The book draws on the past and present, with its proofs on the merits and demerits of river-defense fairly clearly demonstrated. Only the chapter on sea-transport, which proposes to revive the old Yuán-era transport route to parallel the canal-river — this still inherits the old bequest of Qiū Jùn 邱濬, and is round-and-erroneous and far from the situation of the matter — accordingly constituting the small flaw in the white jade. Without this, the work would be impeccable.

Abstract

The Liǎnghé qīnghuì is the principal early-Qīng compendium on Yellow River and Grand Canal management, integrating the late-Míng Héfáng yīlǎn tradition of Pān Jìxùn (KR2k0066) and Cuī Wéiyǎ’s early-Qīng Héfáng materials with Xuē Fèngzuò’s own original engineering essays. Its author Xuē Fèngzuò (1628–1680, Yífǔ 儀甫, hào Liùyī 六漪 / Liùjiè 六介; CBDB record by alternate id) was one of the foremost early-Qīng practitioners of Western mathematical astronomy: a student of the Polish Jesuit Mikołaj Smogulecki (sinicized 穆尼閣 MùNígé, 1611–1656) on Western mathematical astronomy, and the principal of the Qīngzhōu xué (Qīngzhōu School) of mathematical astronomy that Méi Wéndǐng’s Wùān lìsuànshū jì identifies as the rival to Méi’s own Xuānchéng pài. The work’s distinctive feature is the application of kǎojù and mathematical methodology to traditional hydraulic-engineering literature.

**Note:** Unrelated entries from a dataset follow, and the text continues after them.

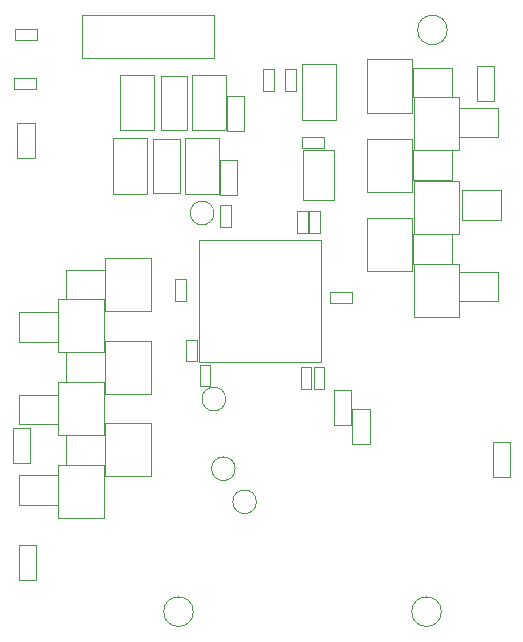
<source format=gbr>
%TF.GenerationSoftware,KiCad,Pcbnew,8.0.7-8.0.7-0~ubuntu22.04.1*%
%TF.CreationDate,2024-12-10T17:00:38-05:00*%
%TF.ProjectId,breakout-tt07-qfn,62726561-6b6f-4757-942d-747430372d71,1.1*%
%TF.SameCoordinates,PX2b64660PY42c1d80*%
%TF.FileFunction,Other,User*%
%FSLAX46Y46*%
G04 Gerber Fmt 4.6, Leading zero omitted, Abs format (unit mm)*
G04 Created by KiCad (PCBNEW 8.0.7-8.0.7-0~ubuntu22.04.1) date 2024-12-10 17:00:38*
%MOMM*%
%LPD*%
G01*
G04 APERTURE LIST*
%ADD10C,0.050000*%
G04 APERTURE END LIST*
D10*
%TO.C,C5*%
X73840000Y-47790000D02*
X74760000Y-47790000D01*
X73840000Y-49610000D02*
X73840000Y-47790000D01*
X74760000Y-47790000D02*
X74760000Y-49610000D01*
X74760000Y-49610000D02*
X73840000Y-49610000D01*
%TO.C,C4*%
X65290000Y-47590000D02*
X66210000Y-47590000D01*
X65290000Y-49410000D02*
X65290000Y-47590000D01*
X66210000Y-47590000D02*
X66210000Y-49410000D01*
X66210000Y-49410000D02*
X65290000Y-49410000D01*
%TO.C,C8*%
X74940000Y-47790000D02*
X75860000Y-47790000D01*
X74940000Y-49610000D02*
X74940000Y-47790000D01*
X75860000Y-47790000D02*
X75860000Y-49610000D01*
X75860000Y-49610000D02*
X74940000Y-49610000D01*
%TO.C,C6*%
X73540000Y-34590000D02*
X74460000Y-34590000D01*
X73540000Y-36410000D02*
X73540000Y-34590000D01*
X74460000Y-34590000D02*
X74460000Y-36410000D01*
X74460000Y-36410000D02*
X73540000Y-36410000D01*
%TO.C,C10*%
X67040000Y-34090000D02*
X67960000Y-34090000D01*
X67040000Y-35910000D02*
X67040000Y-34090000D01*
X67960000Y-34090000D02*
X67960000Y-35910000D01*
X67960000Y-35910000D02*
X67040000Y-35910000D01*
%TO.C,C13*%
X76340000Y-41440000D02*
X78160000Y-41440000D01*
X76340000Y-42360000D02*
X76340000Y-41440000D01*
X78160000Y-41440000D02*
X78160000Y-42360000D01*
X78160000Y-42360000D02*
X76340000Y-42360000D01*
%TO.C,TP3*%
X58550000Y-23050000D02*
X61450000Y-23050000D01*
X58550000Y-27750000D02*
X58550000Y-23050000D01*
X61450000Y-23050000D02*
X61450000Y-27750000D01*
X61450000Y-27750000D02*
X58550000Y-27750000D01*
%TO.C,TP2*%
X64050000Y-28400000D02*
X66950000Y-28400000D01*
X64050000Y-33100000D02*
X64050000Y-28400000D01*
X66950000Y-28400000D02*
X66950000Y-33100000D01*
X66950000Y-33100000D02*
X64050000Y-33100000D01*
%TO.C,J3*%
X53337500Y-42050000D02*
X53337500Y-46550000D01*
X53337500Y-46550000D02*
X57187500Y-46550000D01*
X57187500Y-42050000D02*
X53337500Y-42050000D01*
X57187500Y-46550000D02*
X57187500Y-42050000D01*
%TO.C,C19*%
X76670000Y-49720000D02*
X78130000Y-49720000D01*
X76670000Y-52680000D02*
X76670000Y-49720000D01*
X78130000Y-49720000D02*
X78130000Y-52680000D01*
X78130000Y-52680000D02*
X76670000Y-52680000D01*
%TO.C,C7*%
X74540000Y-34590000D02*
X75460000Y-34590000D01*
X74540000Y-36410000D02*
X74540000Y-34590000D01*
X75460000Y-34590000D02*
X75460000Y-36410000D01*
X75460000Y-36410000D02*
X74540000Y-36410000D01*
%TO.C,TP8*%
X70100000Y-59200000D02*
G75*
G02*
X68100000Y-59200000I-1000000J0D01*
G01*
X68100000Y-59200000D02*
G75*
G02*
X70100000Y-59200000I1000000J0D01*
G01*
%TO.C,J12*%
X83425000Y-24950000D02*
X83425000Y-29450000D01*
X83425000Y-29450000D02*
X87275000Y-29450000D01*
X87275000Y-24950000D02*
X83425000Y-24950000D01*
X87275000Y-29450000D02*
X87275000Y-24950000D01*
%TO.C,R1*%
X49570000Y-23330000D02*
X51430000Y-23330000D01*
X49570000Y-24270000D02*
X49570000Y-23330000D01*
X51430000Y-23330000D02*
X51430000Y-24270000D01*
X51430000Y-24270000D02*
X49570000Y-24270000D01*
%TO.C,FID2*%
X86250000Y-19250000D02*
G75*
G02*
X83750000Y-19250000I-1250000J0D01*
G01*
X83750000Y-19250000D02*
G75*
G02*
X86250000Y-19250000I1250000J0D01*
G01*
%TO.C,JP8*%
X83375000Y-36550000D02*
X83375000Y-39050000D01*
X83375000Y-36550000D02*
X86675000Y-36550000D01*
X86675000Y-39050000D02*
X83375000Y-39050000D01*
X86675000Y-39050000D02*
X86675000Y-36550000D01*
%TO.C,J13*%
X79425000Y-21750000D02*
X79425000Y-26250000D01*
X79425000Y-26250000D02*
X83275000Y-26250000D01*
X83275000Y-21750000D02*
X79425000Y-21750000D01*
X83275000Y-26250000D02*
X83275000Y-21750000D01*
%TO.C,C14*%
X49970000Y-62870000D02*
X51430000Y-62870000D01*
X49970000Y-65830000D02*
X49970000Y-62870000D01*
X51430000Y-62870000D02*
X51430000Y-65830000D01*
X51430000Y-65830000D02*
X49970000Y-65830000D01*
%TO.C,C2*%
X67020000Y-30270000D02*
X68480000Y-30270000D01*
X67020000Y-33230000D02*
X67020000Y-30270000D01*
X68480000Y-30270000D02*
X68480000Y-33230000D01*
X68480000Y-33230000D02*
X67020000Y-33230000D01*
%TO.C,U1*%
X65270000Y-37070000D02*
X65270000Y-47330000D01*
X65270000Y-47330000D02*
X75530000Y-47330000D01*
X75530000Y-37070000D02*
X65270000Y-37070000D01*
X75530000Y-47330000D02*
X75530000Y-37070000D01*
%TO.C,J4*%
X57287500Y-45550000D02*
X57287500Y-50050000D01*
X57287500Y-50050000D02*
X61137500Y-50050000D01*
X61137500Y-45550000D02*
X57287500Y-45550000D01*
X61137500Y-50050000D02*
X61137500Y-45550000D01*
%TO.C,J8*%
X83425000Y-39050000D02*
X83425000Y-43550000D01*
X83425000Y-43550000D02*
X87275000Y-43550000D01*
X87275000Y-39050000D02*
X83425000Y-39050000D01*
X87275000Y-43550000D02*
X87275000Y-39050000D01*
%TO.C,JP11*%
X87275000Y-25825000D02*
X87275000Y-28325000D01*
X87275000Y-25825000D02*
X90575000Y-25825000D01*
X90575000Y-28325000D02*
X87275000Y-28325000D01*
X90575000Y-28325000D02*
X90575000Y-25825000D01*
%TO.C,TP7*%
X68300000Y-56400000D02*
G75*
G02*
X66300000Y-56400000I-1000000J0D01*
G01*
X66300000Y-56400000D02*
G75*
G02*
X68300000Y-56400000I1000000J0D01*
G01*
%TO.C,JP4*%
X49987500Y-50150000D02*
X49987500Y-52650000D01*
X49987500Y-50150000D02*
X53287500Y-50150000D01*
X53287500Y-52650000D02*
X49987500Y-52650000D01*
X53287500Y-52650000D02*
X53287500Y-50150000D01*
%TO.C,U2*%
X74050000Y-29450000D02*
X76650000Y-29450000D01*
X74050000Y-33650000D02*
X74050000Y-29450000D01*
X74050000Y-33650000D02*
X76650000Y-33650000D01*
X76650000Y-33650000D02*
X76650000Y-29450000D01*
%TO.C,FID1*%
X64750000Y-68500000D02*
G75*
G02*
X62250000Y-68500000I-1250000J0D01*
G01*
X62250000Y-68500000D02*
G75*
G02*
X64750000Y-68500000I1250000J0D01*
G01*
%TO.C,R3*%
X61980000Y-23120000D02*
X64220000Y-23120000D01*
X61980000Y-27680000D02*
X61980000Y-23120000D01*
X64220000Y-23120000D02*
X64220000Y-27680000D01*
X64220000Y-27680000D02*
X61980000Y-27680000D01*
%TO.C,C11*%
X63240000Y-40340000D02*
X64160000Y-40340000D01*
X63240000Y-42160000D02*
X63240000Y-40340000D01*
X64160000Y-40340000D02*
X64160000Y-42160000D01*
X64160000Y-42160000D02*
X63240000Y-42160000D01*
%TO.C,JP9*%
X87475000Y-32825000D02*
X87475000Y-35325000D01*
X87475000Y-32825000D02*
X90775000Y-32825000D01*
X90775000Y-35325000D02*
X87475000Y-35325000D01*
X90775000Y-35325000D02*
X90775000Y-32825000D01*
%TO.C,JP10*%
X83375000Y-29450000D02*
X83375000Y-31950000D01*
X83375000Y-29450000D02*
X86675000Y-29450000D01*
X86675000Y-31950000D02*
X83375000Y-31950000D01*
X86675000Y-31950000D02*
X86675000Y-29450000D01*
%TO.C,C17*%
X49470000Y-52920000D02*
X50930000Y-52920000D01*
X49470000Y-55880000D02*
X49470000Y-52920000D01*
X50930000Y-52920000D02*
X50930000Y-55880000D01*
X50930000Y-55880000D02*
X49470000Y-55880000D01*
%TO.C,C12*%
X64140000Y-45490000D02*
X65060000Y-45490000D01*
X64140000Y-47310000D02*
X64140000Y-45490000D01*
X65060000Y-45490000D02*
X65060000Y-47310000D01*
X65060000Y-47310000D02*
X64140000Y-47310000D01*
%TO.C,C3*%
X67570000Y-24820000D02*
X69030000Y-24820000D01*
X67570000Y-27780000D02*
X67570000Y-24820000D01*
X69030000Y-24820000D02*
X69030000Y-27780000D01*
X69030000Y-27780000D02*
X67570000Y-27780000D01*
%TO.C,C16*%
X90120000Y-54170000D02*
X91580000Y-54170000D01*
X90120000Y-57130000D02*
X90120000Y-54170000D01*
X91580000Y-54170000D02*
X91580000Y-57130000D01*
X91580000Y-57130000D02*
X90120000Y-57130000D01*
%TO.C,JP5*%
X53987500Y-53550000D02*
X53987500Y-56050000D01*
X53987500Y-53550000D02*
X57287500Y-53550000D01*
X57287500Y-56050000D02*
X53987500Y-56050000D01*
X57287500Y-56050000D02*
X57287500Y-53550000D01*
%TO.C,J9*%
X79425000Y-35150000D02*
X79425000Y-39650000D01*
X79425000Y-39650000D02*
X83275000Y-39650000D01*
X83275000Y-35150000D02*
X79425000Y-35150000D01*
X83275000Y-39650000D02*
X83275000Y-35150000D01*
%TO.C,TP6*%
X67500000Y-50500000D02*
G75*
G02*
X65500000Y-50500000I-1000000J0D01*
G01*
X65500000Y-50500000D02*
G75*
G02*
X67500000Y-50500000I1000000J0D01*
G01*
%TO.C,TP4*%
X57950000Y-28400000D02*
X60850000Y-28400000D01*
X57950000Y-33100000D02*
X57950000Y-28400000D01*
X60850000Y-28400000D02*
X60850000Y-33100000D01*
X60850000Y-33100000D02*
X57950000Y-33100000D01*
%TO.C,R4*%
X61380000Y-28470000D02*
X63620000Y-28470000D01*
X61380000Y-33030000D02*
X61380000Y-28470000D01*
X63620000Y-28470000D02*
X63620000Y-33030000D01*
X63620000Y-33030000D02*
X61380000Y-33030000D01*
%TO.C,TP5*%
X66500000Y-34750000D02*
G75*
G02*
X64500000Y-34750000I-1000000J0D01*
G01*
X64500000Y-34750000D02*
G75*
G02*
X66500000Y-34750000I1000000J0D01*
G01*
%TO.C,FID3*%
X85750000Y-68500000D02*
G75*
G02*
X83250000Y-68500000I-1250000J0D01*
G01*
X83250000Y-68500000D02*
G75*
G02*
X85750000Y-68500000I1250000J0D01*
G01*
%TO.C,J1*%
X55350000Y-18000000D02*
X55350000Y-21600000D01*
X55350000Y-21600000D02*
X66550000Y-21600000D01*
X66550000Y-18000000D02*
X55350000Y-18000000D01*
X66550000Y-21600000D02*
X66550000Y-18000000D01*
%TO.C,JP1*%
X53987500Y-39550000D02*
X53987500Y-42050000D01*
X53987500Y-39550000D02*
X57287500Y-39550000D01*
X57287500Y-42050000D02*
X53987500Y-42050000D01*
X57287500Y-42050000D02*
X57287500Y-39550000D01*
%TO.C,C1*%
X88770000Y-22320000D02*
X90230000Y-22320000D01*
X88770000Y-25280000D02*
X88770000Y-22320000D01*
X90230000Y-22320000D02*
X90230000Y-25280000D01*
X90230000Y-25280000D02*
X88770000Y-25280000D01*
%TO.C,JP2*%
X50037500Y-43150000D02*
X50037500Y-45650000D01*
X50037500Y-43150000D02*
X53337500Y-43150000D01*
X53337500Y-45650000D02*
X50037500Y-45650000D01*
X53337500Y-45650000D02*
X53337500Y-43150000D01*
%TO.C,JP6*%
X50037500Y-56950000D02*
X50037500Y-59450000D01*
X50037500Y-56950000D02*
X53337500Y-56950000D01*
X53337500Y-59450000D02*
X50037500Y-59450000D01*
X53337500Y-59450000D02*
X53337500Y-56950000D01*
%TO.C,JP12*%
X83375000Y-22450000D02*
X83375000Y-24950000D01*
X83375000Y-22450000D02*
X86675000Y-22450000D01*
X86675000Y-24950000D02*
X83375000Y-24950000D01*
X86675000Y-24950000D02*
X86675000Y-22450000D01*
%TO.C,J7*%
X53337500Y-56050000D02*
X53337500Y-60550000D01*
X53337500Y-60550000D02*
X57187500Y-60550000D01*
X57187500Y-56050000D02*
X53337500Y-56050000D01*
X57187500Y-60550000D02*
X57187500Y-56050000D01*
%TO.C,R2*%
X49670000Y-19130000D02*
X51530000Y-19130000D01*
X49670000Y-20070000D02*
X49670000Y-19130000D01*
X51530000Y-19130000D02*
X51530000Y-20070000D01*
X51530000Y-20070000D02*
X49670000Y-20070000D01*
%TO.C,R7*%
X72530000Y-22570000D02*
X73470000Y-22570000D01*
X72530000Y-24430000D02*
X72530000Y-22570000D01*
X73470000Y-22570000D02*
X73470000Y-24430000D01*
X73470000Y-24430000D02*
X72530000Y-24430000D01*
%TO.C,R6*%
X70680000Y-22560000D02*
X71620000Y-22560000D01*
X70680000Y-24420000D02*
X70680000Y-22560000D01*
X71620000Y-22560000D02*
X71620000Y-24420000D01*
X71620000Y-24420000D02*
X70680000Y-24420000D01*
%TO.C,JP7*%
X87275000Y-39725000D02*
X87275000Y-42225000D01*
X87275000Y-39725000D02*
X90575000Y-39725000D01*
X90575000Y-42225000D02*
X87275000Y-42225000D01*
X90575000Y-42225000D02*
X90575000Y-39725000D01*
%TO.C,J2*%
X57287500Y-38550000D02*
X57287500Y-43050000D01*
X57287500Y-43050000D02*
X61137500Y-43050000D01*
X61137500Y-38550000D02*
X57287500Y-38550000D01*
X61137500Y-43050000D02*
X61137500Y-38550000D01*
%TO.C,JP3*%
X53987500Y-46550000D02*
X53987500Y-49050000D01*
X53987500Y-46550000D02*
X57287500Y-46550000D01*
X57287500Y-49050000D02*
X53987500Y-49050000D01*
X57287500Y-49050000D02*
X57287500Y-46550000D01*
%TO.C,J6*%
X57287500Y-52550000D02*
X57287500Y-57050000D01*
X57287500Y-57050000D02*
X61137500Y-57050000D01*
X61137500Y-52550000D02*
X57287500Y-52550000D01*
X61137500Y-57050000D02*
X61137500Y-52550000D01*
%TO.C,TP9*%
X73950000Y-22150000D02*
X76850000Y-22150000D01*
X73950000Y-26850000D02*
X73950000Y-22150000D01*
X76850000Y-22150000D02*
X76850000Y-26850000D01*
X76850000Y-26850000D02*
X73950000Y-26850000D01*
%TO.C,J11*%
X79425000Y-28450000D02*
X79425000Y-32950000D01*
X79425000Y-32950000D02*
X83275000Y-32950000D01*
X83275000Y-28450000D02*
X79425000Y-28450000D01*
X83275000Y-32950000D02*
X83275000Y-28450000D01*
%TO.C,C15*%
X49870000Y-27095000D02*
X51330000Y-27095000D01*
X49870000Y-30055000D02*
X49870000Y-27095000D01*
X51330000Y-27095000D02*
X51330000Y-30055000D01*
X51330000Y-30055000D02*
X49870000Y-30055000D01*
%TO.C,C9*%
X73990000Y-28340000D02*
X75810000Y-28340000D01*
X73990000Y-29260000D02*
X73990000Y-28340000D01*
X75810000Y-28340000D02*
X75810000Y-29260000D01*
X75810000Y-29260000D02*
X73990000Y-29260000D01*
%TO.C,TP1*%
X64650000Y-23050000D02*
X67550000Y-23050000D01*
X64650000Y-27750000D02*
X64650000Y-23050000D01*
X67550000Y-23050000D02*
X67550000Y-27750000D01*
X67550000Y-27750000D02*
X64650000Y-27750000D01*
%TO.C,J10*%
X83425000Y-32000000D02*
X83425000Y-36500000D01*
X83425000Y-36500000D02*
X87275000Y-36500000D01*
X87275000Y-32000000D02*
X83425000Y-32000000D01*
X87275000Y-36500000D02*
X87275000Y-32000000D01*
%TO.C,J5*%
X53337500Y-49050000D02*
X53337500Y-53550000D01*
X53337500Y-53550000D02*
X57187500Y-53550000D01*
X57187500Y-49050000D02*
X53337500Y-49050000D01*
X57187500Y-53550000D02*
X57187500Y-49050000D01*
%TO.C,C18*%
X78220000Y-51370000D02*
X79680000Y-51370000D01*
X78220000Y-54330000D02*
X78220000Y-51370000D01*
X79680000Y-51370000D02*
X79680000Y-54330000D01*
X79680000Y-54330000D02*
X78220000Y-54330000D01*
%TD*%
M02*

</source>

The Sìkù tíyào identifies one substantive defect: the chapter on sea-transport advocates the revival of the Yuán-era Bohai-Sea sea-grain-transport route to parallel the canal — judged by the Sìkù compilers (correctly, given the Qīng’s commitment to the canal monopoly) as a misguided revival of Qiū Jùn’s late-Míng proposal. The text is preserved in the Wényuāngé Sìkù quánshū (vol. 579.3).

Translations and research

No English translation. The Smogulecki–Xuē Fèng-zuò mathematical-astronomical exchange is the subject of: Michael J. Saletnik, “Mikołaj Smogulecki SJ and Astronomy in Late-Ming China,” Annals of the Xavier Centre 26 (2014); Catherine Jami, The Emperor’s New Mathematics: Western Learning and Imperial Authority during the Kangxi Reign (Oxford, 2012); Benjamin Elman, On Their Own Terms: Science in China, 1550–1900 (Harvard, 2005). For the Qīng-zhōu xué see Wáng Yáng-zōng 王揚宗, Xīxué dōng-jiàn yǔ Zhōng-Xī shù-xué jiāo-liú 西學東漸與中西數學交流 (Hé-běi rénmín, 2007). For the hydraulic content see Yáo Hàn-yuán, Zhōngguó shuǐlì shǐ (1987).

Other points of interest

The Liǎnghé qīnghuì is one of the few early-Qīng hydraulic monographs to integrate Western mathematical methods (drawn from Smogulecki) with traditional engineering literature — though the Sìkù tíyào does not draw out this aspect explicitly. Méi Wéndǐng’s Wùān lìsuànshū jì identifies the Qīngzhōu xué as a major early-Qīng tradition rivalling Méi’s Xuānchéng pài, but most of Xuē’s strictly mathematical works did not survive to the Sìkù; the Liǎnghé qīnghuì is the principal preserved monument of the school.